Specifically, the organization, comprising independently owned travel management companies in the United States that specialize in corporate travel, balked at the prospect of facing $3.50-per-segment fees charged by the airlines if major North American carriers do not reach full content and service fee protection agreements with the industry's leading Global Distribution Systems (GDS).

"Corporate travel organizations simply cannot absorb at $3.50 hit," said Christopher Dane, TMA executive director. "TMA members use a variety of GDSs, and we fully support the concept of full content and protection from airline services fees as critical to our business success. If carriers can't reach agreement with the prevailing GDSs, frankly it will be easier to change air carriers than the GDS."

Dane cites as an example the current negotiations ongoing between American Airlines and Sabre Travel Network, the world's largest global distribution system. "The fact that American Airlines can't reach an accord with Sabre, for example, puts more than 25,000 travel agency locations at risk for dramatic cost increases -- increases that corporations and business travelers can ill afford to bear. At TMA, we wholeheartedly support the full content being stressed by Sabre with regards to having the American product displayed in their system.

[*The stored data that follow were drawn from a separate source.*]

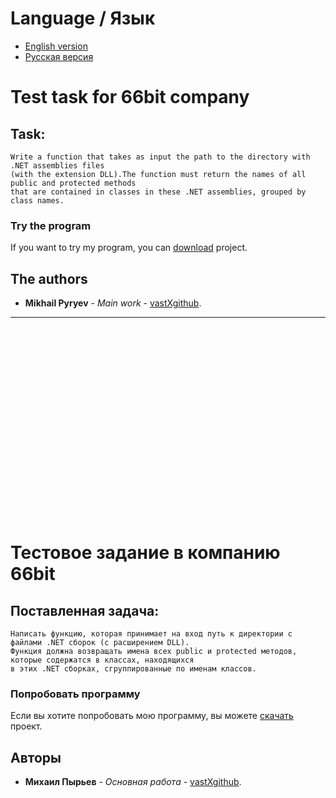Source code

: ﻿# Language / Язык
* [English version](https://github.com/vastXgithub/test-task-66bit/blob/master/README.md#test-task-for-66bit-company)
* [Русская версия](https://github.com/vastXgithub/test-task-66bit/blob/master/README.md#%D1%82%D0%B5%D1%81%D1%82%D0%BE%D0%B2%D0%BE%D0%B5-%D0%B7%D0%B0%D0%B4%D0%B0%D0%BD%D0%B8%D0%B5-%D0%B2-%D0%BA%D0%BE%D0%BC%D0%BF%D0%B0%D0%BD%D0%B8%D1%8E-66bit)
# Test task for 66bit company
## Task:
	Write a function that takes as input the path to the directory with .NET assemblies files
	(with the extension DLL).The function must return the names of all public and protected methods
	that are contained in classes in these .NET assemblies,	grouped by class names.
### Try the program
If you want to try my program, you can [download](https://github.com/vastXgithub/test-task-66bit/archive/master.zip) project.
## The authors
* **Mikhail Pyryev** - *Main work* - [vastXgithub](https://github.com/vastXgithub).

---

<br /><br /><br /><br /><br /><br /><br /><br /><br /><br /><br /><br /><br /><br /><br /><br /><br /><br />

# Тестовое задание в компанию 66bit
## Поставленная задача:
	Написать функцию, которая принимает на вход путь к директории с файлами .NET сборок (с расширением DLL).
	Функция должна возвращать имена всех public и protected методов, которые содержатся в классах, находящихся 
	в этих .NET сборках, сгруппированные по именам классов.
### Попробовать программу
Если вы хотите попробовать мою программу, вы можете [скачать](https://github.com/vastXgithub/test-task-66bit/archive/master.zip) проект.
## Авторы
* **Михаил Пырьев** - *Основная работа* - [vastXgithub](https://github.com/vastXgithub).

<br /><br /><br /><br /><br /><br /><br /><br /><br /><br /><br /><br />
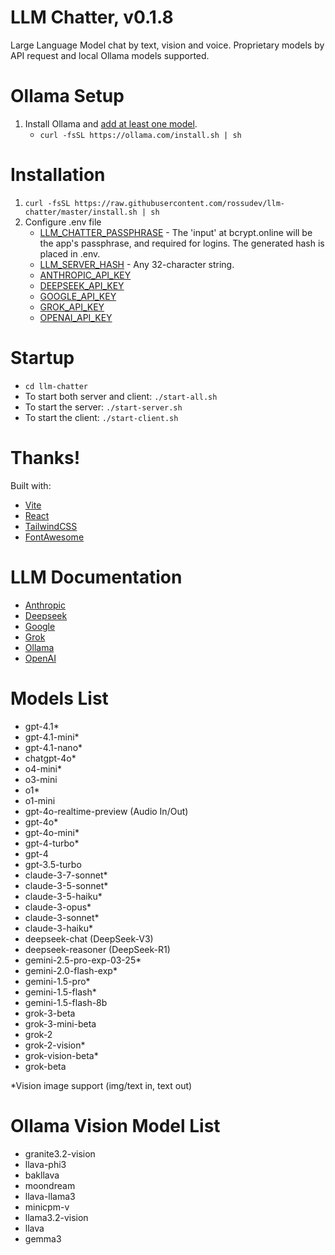 # LLM Chatter, v0.1.8

Large Language Model chat by text, vision and voice. Proprietary models by API request and local Ollama models supported.

# Ollama Setup

1. Install Ollama and [add at least one model](https://www.ollama.ai/library).
   - `curl -fsSL https://ollama.com/install.sh | sh`

# Installation

1. `curl -fsSL https://raw.githubusercontent.com/rossudev/llm-chatter/master/install.sh | sh`
2. Configure .env file
   - [LLM_CHATTER_PASSPHRASE](https://bcrypt.online/) - The 'input' at bcrypt.online will be the app's passphrase, and required for logins. The generated hash is placed in .env.
   - [LLM_SERVER_HASH](https://duckduckgo.com/?q=generate+password+32+characters) - Any 32-character string.
   - [ANTHROPIC_API_KEY](https://www.anthropic.com/api)
   - [DEEPSEEK_API_KEY](https://platform.deepseek.com/api_keys)
   - [GOOGLE_API_KEY](https://ai.google.dev/gemini-api/docs/billing)
   - [GROK_API_KEY](https://console.x.ai/)
   - [OPENAI_API_KEY](https://platform.openai.com/account/billing)

# Startup
* `cd llm-chatter`
* To start both server and client: `./start-all.sh`
* To start the server: `./start-server.sh`
* To start the client: `./start-client.sh`

# Thanks!

Built with: 

- [Vite](https://vitejs.dev/)
- [React](https://react.dev/)
- [TailwindCSS](https://tailwindcss.com/)
- [FontAwesome](https://fontawesome.com/)

# LLM Documentation
- [Anthropic](https://docs.anthropic.com/)
- [Deepseek](https://api-docs.deepseek.com/)
- [Google](https://ai.google.dev/gemini-api/docs)
- [Grok](https://docs.x.ai/docs)
- [Ollama](https://github.com/jmorganca/ollama/blob/main/docs/api.md)
- [OpenAI](https://platform.openai.com/docs/overview)

# Models List
- gpt-4.1*
- gpt-4.1-mini*
- gpt-4.1-nano*
- chatgpt-4o*
- o4-mini*
- o3-mini
- o1*
- o1-mini
- gpt-4o-realtime-preview (Audio In/Out)
- gpt-4o*
- gpt-4o-mini*
- gpt-4-turbo*
- gpt-4
- gpt-3.5-turbo
- claude-3-7-sonnet*
- claude-3-5-sonnet*
- claude-3-5-haiku*
- claude-3-opus*
- claude-3-sonnet*
- claude-3-haiku*
- deepseek-chat (DeepSeek-V3)
- deepseek-reasoner (DeepSeek-R1)
- gemini-2.5-pro-exp-03-25*
- gemini-2.0-flash-exp*
- gemini-1.5-pro*
- gemini-1.5-flash*
- gemini-1.5-flash-8b
- grok-3-beta
- grok-3-mini-beta
- grok-2
- grok-2-vision*
- grok-vision-beta*
- grok-beta

 *Vision image support (img/text in, text out)

 # Ollama Vision Model List
- granite3.2-vision
- llava-phi3
- bakllava
- moondream
- llava-llama3
- minicpm-v
- llama3.2-vision
- llava
- gemma3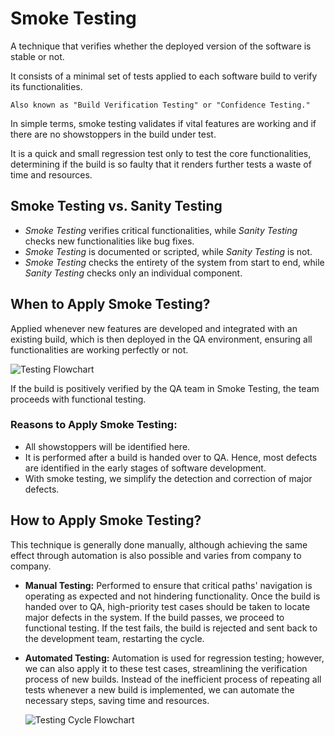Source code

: # Smoke Testing

A technique that verifies whether the deployed version of the software is stable or not.

It consists of a minimal set of tests applied to each software build to verify its functionalities.

    Also known as "Build Verification Testing" or "Confidence Testing."

In simple terms, smoke testing validates if vital features are working and if there are no showstoppers in the build under test.

It is a quick and small regression test only to test the core functionalities, determining if the build is so faulty that it renders further tests a waste of time and resources.

## Smoke Testing vs. Sanity Testing

- *Smoke Testing* verifies critical functionalities, while *Sanity Testing* checks new functionalities like bug fixes.
- *Smoke Testing* is documented or scripted, while *Sanity Testing* is not.
- *Smoke Testing* checks the entirety of the system from start to end, while *Sanity Testing* checks only an individual component.

## When to Apply Smoke Testing?

Applied whenever new features are developed and integrated with an existing build, which is then deployed in the QA environment, ensuring all functionalities are working perfectly or not.

<img src="https://www.guru99.com/images/3-2016/032816_1308_SmokeTestin1.png" alt="Testing Flowchart">

If the build is positively verified by the QA team in Smoke Testing, the team proceeds with functional testing.

### Reasons to Apply Smoke Testing:

- All showstoppers will be identified here.
- It is performed after a build is handed over to QA. Hence, most defects are identified in the early stages of software development.
- With smoke testing, we simplify the detection and correction of major defects.

## How to Apply Smoke Testing?

This technique is generally done manually, although achieving the same effect through automation is also possible and varies from company to company.

- **Manual Testing:**
    Performed to ensure that critical paths' navigation is operating as expected and not hindering functionality.
    Once the build is handed over to QA, high-priority test cases should be taken to locate major defects in the system.
    If the build passes, we proceed to functional testing. If the test fails, the build is rejected and sent back to the development team, restarting the cycle.

- **Automated Testing:**
   Automation is used for regression testing; however, we can also apply it to these test cases, streamlining the verification process of new builds.
   Instead of the inefficient process of repeating all tests whenever a new build is implemented, we can automate the necessary steps, saving time and resources.

   <img src=https://www.guru99.com/images/3-2016/032816_1308_SmokeTestin2.png alt= "Testing Cycle Flowchart">

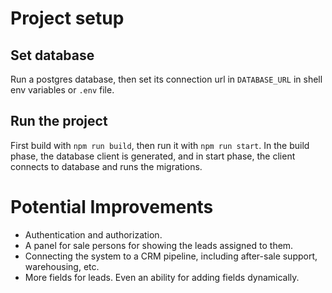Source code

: 

# Project setup

## Set database

Run a postgres database, then set its connection url in `DATABASE_URL` in shell env variables or `.env` file.

## Run the project

First build with `npm run build`, then run it with `npm run start`.
In the build phase, the database client is generated, and in start phase, the client connects to database and runs the migrations.

# Potential Improvements
- Authentication and authorization.
- A panel for sale persons for showing the leads assigned to them.
- Connecting the system to a CRM pipeline, including after-sale support, warehousing, etc.
- More fields for leads. Even an ability for adding fields dynamically.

"We know that both American and Sabre have been strong supporters of the Travel Management distribution channel and our efforts to provide a full range of services to our mutual clients. Our belief is that it is in everyone's interest to have this matter settled as quickly as possible to the satisfaction of all concerned. It is vital not to interrupt the ability of TMCs to provide accurate and complete information to the thousands of business travelers we work with each day."

Dane stated that travel management companies, comprising more than 25% of total travel agencies in North America, resent being caught in the middle of supplier and distributor negotiations. "It's hard for us to understand why some carriers seem blind to the concerns of the very consumers who often travel with the most frequency and pay the most lucrative fares," he said. "Our organization alone represents total ticketing sales of $2.5 billion annually. Corporate travel is nothing for suppliers to take lightly."

TMA members are expressing concern that industry turbulence created by failure of suppliers and distributors to reach consistent and predictable agreements have hurt the TMCs' ability to pass along the benefits of the most competitive pricing and attentive, personal services for travel related programs and technology to their corporate customers. "Why, for example, has Sabre been successful in negotiating full content and protection agreements with six major North American airlines, and can't seem to close the American deal? It would seem that a carrier as established as American would understand how devastating travel content fragmentation is to TMCs, corporations and business travelers alike."

Dane pledged the support of TMA members to continue to work with both parties to help resolve outstanding differences and ensure the successful adoption of a mutually satisfactory contract.